### ASSIGNMENT
Search the entries below for the word "right" and copy each line that has it.
START WORKING DATA
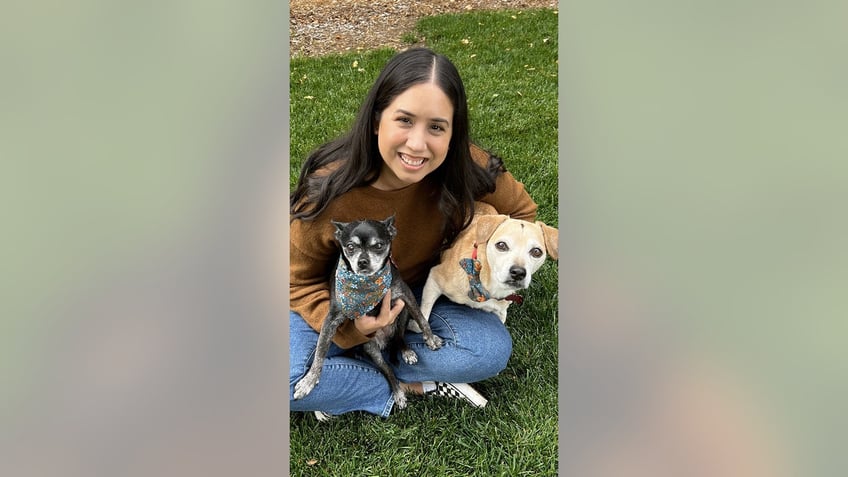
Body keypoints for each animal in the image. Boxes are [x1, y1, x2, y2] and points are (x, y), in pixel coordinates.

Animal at [294, 218, 444, 408]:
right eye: (350, 246)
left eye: (379, 245)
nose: (362, 261)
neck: (367, 285)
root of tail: (384, 341)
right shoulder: (331, 319)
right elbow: (320, 351)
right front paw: (309, 381)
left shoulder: (406, 295)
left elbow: (421, 319)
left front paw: (431, 339)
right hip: (371, 348)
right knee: (387, 370)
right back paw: (398, 393)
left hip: (402, 313)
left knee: (399, 337)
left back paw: (407, 352)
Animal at [414, 199, 560, 326]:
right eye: (501, 245)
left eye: (536, 252)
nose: (518, 272)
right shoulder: (434, 277)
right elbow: (423, 315)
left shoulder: (500, 312)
END WORKING DATA
### SOLUTION
right eye: (350, 246)
right shoulder: (331, 319)
right elbow: (320, 351)
right front paw: (309, 381)
right hip: (371, 348)
right knee: (387, 370)
right back paw: (398, 393)
right eye: (501, 245)
right shoulder: (434, 277)
right elbow: (423, 315)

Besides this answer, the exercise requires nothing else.